In response to partners request for more control over their data the Internet Archive team developed the Archive-It service.
It is a web based application that enables institutions to harvest and archive digital content. They can create focused collections, can alter the content scope and frequency of crawls, can add metadata to their collections, make their collections private and more. Archived content is available for browsing 24 hours after a crawl has been completed and is full text searchable within 7 days. Collections are hosted at the Internet Archive data centre, and a subscription includes hosting, access and storage. Collections can be browsed here from the Archive-It Home page or from a landing page on your institution’s Web site.
Archive-It uses open Source technology primarily developed by Internet Archive and International Internet Preservation Consortium (IIPC).
The key components are:
- Heritrix: Web crawler – crawls and captures pages
- Wayback Machine – access tool for rendering and viewing Web pages. Displays archived web pages – surf the web as it was.
- Nutch – open source search engine. Standard full text search
- WARC file – archival file format used for preservation
I’m planning to write more about the technologies behind Web archiving when I get a chance.

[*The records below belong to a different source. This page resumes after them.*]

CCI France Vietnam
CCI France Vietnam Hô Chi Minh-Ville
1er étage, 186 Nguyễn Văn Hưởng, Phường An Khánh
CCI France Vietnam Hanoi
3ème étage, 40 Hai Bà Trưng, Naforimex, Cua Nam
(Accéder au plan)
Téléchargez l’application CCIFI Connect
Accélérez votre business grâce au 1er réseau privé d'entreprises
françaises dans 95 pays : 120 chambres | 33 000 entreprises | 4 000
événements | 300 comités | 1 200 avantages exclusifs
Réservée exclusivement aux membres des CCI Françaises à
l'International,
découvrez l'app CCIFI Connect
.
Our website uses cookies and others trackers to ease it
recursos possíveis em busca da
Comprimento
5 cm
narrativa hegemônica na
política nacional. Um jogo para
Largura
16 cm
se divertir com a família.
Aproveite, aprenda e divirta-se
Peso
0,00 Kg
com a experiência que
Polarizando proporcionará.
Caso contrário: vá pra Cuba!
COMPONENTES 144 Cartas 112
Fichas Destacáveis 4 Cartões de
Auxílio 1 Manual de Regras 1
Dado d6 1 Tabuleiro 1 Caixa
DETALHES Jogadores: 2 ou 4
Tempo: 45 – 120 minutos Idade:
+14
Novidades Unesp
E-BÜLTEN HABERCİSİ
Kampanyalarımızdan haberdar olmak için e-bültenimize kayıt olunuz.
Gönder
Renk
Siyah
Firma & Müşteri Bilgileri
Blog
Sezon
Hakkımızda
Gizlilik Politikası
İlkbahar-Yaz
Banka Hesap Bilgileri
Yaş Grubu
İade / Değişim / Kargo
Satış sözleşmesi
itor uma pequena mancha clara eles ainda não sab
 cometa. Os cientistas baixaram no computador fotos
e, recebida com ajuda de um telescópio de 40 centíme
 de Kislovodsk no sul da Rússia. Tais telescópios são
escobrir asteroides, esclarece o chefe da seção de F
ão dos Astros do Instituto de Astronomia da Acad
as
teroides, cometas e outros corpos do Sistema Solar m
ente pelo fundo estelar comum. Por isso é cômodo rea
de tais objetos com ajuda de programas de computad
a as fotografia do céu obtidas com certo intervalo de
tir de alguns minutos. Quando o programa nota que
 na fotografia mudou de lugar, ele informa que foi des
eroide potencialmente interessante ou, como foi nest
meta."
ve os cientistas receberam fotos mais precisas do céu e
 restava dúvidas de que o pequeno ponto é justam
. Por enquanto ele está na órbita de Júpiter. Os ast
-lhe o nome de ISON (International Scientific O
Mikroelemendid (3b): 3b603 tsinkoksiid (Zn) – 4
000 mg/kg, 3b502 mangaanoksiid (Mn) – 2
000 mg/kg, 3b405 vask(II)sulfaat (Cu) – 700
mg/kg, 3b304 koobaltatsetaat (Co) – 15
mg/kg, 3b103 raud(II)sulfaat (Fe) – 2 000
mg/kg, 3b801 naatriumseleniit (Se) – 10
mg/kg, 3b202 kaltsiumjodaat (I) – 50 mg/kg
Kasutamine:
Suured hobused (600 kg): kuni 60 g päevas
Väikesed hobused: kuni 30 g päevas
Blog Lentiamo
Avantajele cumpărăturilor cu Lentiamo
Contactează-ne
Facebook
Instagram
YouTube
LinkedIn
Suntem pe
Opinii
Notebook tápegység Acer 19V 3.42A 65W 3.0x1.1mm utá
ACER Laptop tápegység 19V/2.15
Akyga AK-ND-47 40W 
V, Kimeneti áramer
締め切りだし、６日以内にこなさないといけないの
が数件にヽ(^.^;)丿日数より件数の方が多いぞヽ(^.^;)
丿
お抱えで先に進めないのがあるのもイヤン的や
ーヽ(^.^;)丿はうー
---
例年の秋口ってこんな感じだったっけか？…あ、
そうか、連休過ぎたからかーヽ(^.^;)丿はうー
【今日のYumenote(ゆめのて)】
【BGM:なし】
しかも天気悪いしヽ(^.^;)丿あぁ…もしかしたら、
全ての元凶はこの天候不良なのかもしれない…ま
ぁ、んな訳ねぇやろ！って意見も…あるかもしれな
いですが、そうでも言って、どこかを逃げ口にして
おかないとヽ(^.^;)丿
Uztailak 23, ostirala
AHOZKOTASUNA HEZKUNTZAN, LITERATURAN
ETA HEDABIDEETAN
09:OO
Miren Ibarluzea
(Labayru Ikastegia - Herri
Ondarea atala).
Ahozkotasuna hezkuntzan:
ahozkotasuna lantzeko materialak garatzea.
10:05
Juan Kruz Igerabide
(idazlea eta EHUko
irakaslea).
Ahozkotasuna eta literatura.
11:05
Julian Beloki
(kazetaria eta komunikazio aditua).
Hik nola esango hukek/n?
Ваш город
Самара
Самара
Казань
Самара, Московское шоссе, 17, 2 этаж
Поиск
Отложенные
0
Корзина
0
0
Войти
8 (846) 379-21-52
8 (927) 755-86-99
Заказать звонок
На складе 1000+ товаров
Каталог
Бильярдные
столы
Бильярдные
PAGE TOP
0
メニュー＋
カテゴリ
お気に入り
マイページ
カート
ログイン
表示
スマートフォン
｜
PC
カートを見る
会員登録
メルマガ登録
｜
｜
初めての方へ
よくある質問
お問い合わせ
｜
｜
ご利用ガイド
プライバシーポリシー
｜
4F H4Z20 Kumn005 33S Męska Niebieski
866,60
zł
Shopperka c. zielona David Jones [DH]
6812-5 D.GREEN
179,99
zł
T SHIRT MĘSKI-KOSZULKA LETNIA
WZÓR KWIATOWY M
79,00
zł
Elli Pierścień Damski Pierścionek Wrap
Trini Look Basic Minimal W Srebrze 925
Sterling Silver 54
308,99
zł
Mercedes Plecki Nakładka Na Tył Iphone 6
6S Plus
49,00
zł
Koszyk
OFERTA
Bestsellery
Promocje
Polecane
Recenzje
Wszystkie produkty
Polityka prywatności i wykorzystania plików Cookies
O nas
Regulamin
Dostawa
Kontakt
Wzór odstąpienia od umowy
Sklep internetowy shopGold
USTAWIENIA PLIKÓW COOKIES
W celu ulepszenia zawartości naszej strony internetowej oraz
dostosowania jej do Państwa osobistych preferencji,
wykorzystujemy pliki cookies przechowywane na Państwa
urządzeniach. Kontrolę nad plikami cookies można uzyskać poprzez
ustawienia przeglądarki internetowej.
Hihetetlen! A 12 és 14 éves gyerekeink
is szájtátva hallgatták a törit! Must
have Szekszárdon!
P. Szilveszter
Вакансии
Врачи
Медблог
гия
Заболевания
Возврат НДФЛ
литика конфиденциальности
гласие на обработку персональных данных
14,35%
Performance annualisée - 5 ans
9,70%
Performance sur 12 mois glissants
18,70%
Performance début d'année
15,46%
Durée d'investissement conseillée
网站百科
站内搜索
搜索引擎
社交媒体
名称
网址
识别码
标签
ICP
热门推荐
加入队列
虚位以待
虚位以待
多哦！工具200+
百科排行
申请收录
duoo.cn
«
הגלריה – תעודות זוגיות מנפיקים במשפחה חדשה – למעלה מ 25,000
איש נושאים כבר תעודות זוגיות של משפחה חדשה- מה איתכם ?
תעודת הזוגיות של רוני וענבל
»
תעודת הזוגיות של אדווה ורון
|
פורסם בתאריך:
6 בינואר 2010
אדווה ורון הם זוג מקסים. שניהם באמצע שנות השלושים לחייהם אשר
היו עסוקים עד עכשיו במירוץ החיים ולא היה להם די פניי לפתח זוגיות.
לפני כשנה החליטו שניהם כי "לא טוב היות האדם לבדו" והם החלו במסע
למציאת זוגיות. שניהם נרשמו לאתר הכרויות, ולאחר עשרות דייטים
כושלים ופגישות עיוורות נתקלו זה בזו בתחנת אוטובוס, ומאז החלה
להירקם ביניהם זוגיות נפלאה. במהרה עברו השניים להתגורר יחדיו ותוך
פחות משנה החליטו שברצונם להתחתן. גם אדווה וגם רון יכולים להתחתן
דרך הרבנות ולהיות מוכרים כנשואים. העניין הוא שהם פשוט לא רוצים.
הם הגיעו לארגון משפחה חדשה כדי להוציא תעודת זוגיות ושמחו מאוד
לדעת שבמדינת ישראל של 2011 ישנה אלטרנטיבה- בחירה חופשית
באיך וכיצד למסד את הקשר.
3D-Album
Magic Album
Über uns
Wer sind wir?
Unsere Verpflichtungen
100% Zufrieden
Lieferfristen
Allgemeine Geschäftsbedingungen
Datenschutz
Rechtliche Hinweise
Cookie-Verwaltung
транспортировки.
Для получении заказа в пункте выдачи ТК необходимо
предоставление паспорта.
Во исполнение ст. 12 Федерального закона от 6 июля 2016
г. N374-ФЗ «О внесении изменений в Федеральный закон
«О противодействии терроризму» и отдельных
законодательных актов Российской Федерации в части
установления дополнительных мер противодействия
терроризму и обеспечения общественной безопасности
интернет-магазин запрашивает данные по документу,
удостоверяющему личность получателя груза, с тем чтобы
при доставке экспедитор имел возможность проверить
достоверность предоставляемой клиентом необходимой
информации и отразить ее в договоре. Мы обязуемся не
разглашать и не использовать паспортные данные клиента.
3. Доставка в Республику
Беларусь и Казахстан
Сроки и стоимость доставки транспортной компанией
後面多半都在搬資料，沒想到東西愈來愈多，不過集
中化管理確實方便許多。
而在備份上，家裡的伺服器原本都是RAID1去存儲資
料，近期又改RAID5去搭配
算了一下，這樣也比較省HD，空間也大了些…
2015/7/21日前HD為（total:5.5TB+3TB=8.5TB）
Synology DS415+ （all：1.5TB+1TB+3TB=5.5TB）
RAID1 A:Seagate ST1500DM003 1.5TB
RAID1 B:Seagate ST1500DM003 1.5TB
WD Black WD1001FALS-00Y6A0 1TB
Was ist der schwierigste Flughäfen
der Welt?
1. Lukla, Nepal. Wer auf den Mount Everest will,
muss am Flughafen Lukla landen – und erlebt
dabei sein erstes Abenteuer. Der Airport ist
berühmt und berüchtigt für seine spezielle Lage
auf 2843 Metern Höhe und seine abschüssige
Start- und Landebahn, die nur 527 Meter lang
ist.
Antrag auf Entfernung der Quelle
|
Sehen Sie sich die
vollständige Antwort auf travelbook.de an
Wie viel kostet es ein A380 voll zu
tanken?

The Webinar itself is really clear and easy to follow and lasts about 30 minutes. It begins with an introduction to the Internet Archive and Archive-It and ends with a demo of the Archive-It software. As the webinar shows there is no software to install or download. All you need is a computer, internet connection and a browser to be able to access your collection. It looks very easy to use. During a 15 minute demo a new collection is created, metadata added, urls added, settings specified, the collection crawled and a number of reports created. Although many big institutions use the service it is designed with institutions with smaller collection and infrastructure requirements in mind. A free complimentary trial (for 2-4 weeks, one collection, 10 seeds (sites) up to 500,000 urls) is offered to webinar attendees.
I was also quite interested in how the Archive it team are archiving social networking sites, including blogs. By email the team explained that many of their partners have been doing this and they have been successfully capturing blogs since 2007. Partners is the term used for any institution or organisation that use or interact with the Archive-It service. Although they are US based they currently have several European partners (over 125 partners currently use Archive-It) and quite a few in UK HE (35% of their partners come from the university and public libraries) – see their partners list for more details. Archive-It also have connections with a number of digital preservation systems including LOCKSS, Dspace, Content DM, iRODS and ArchivalWare.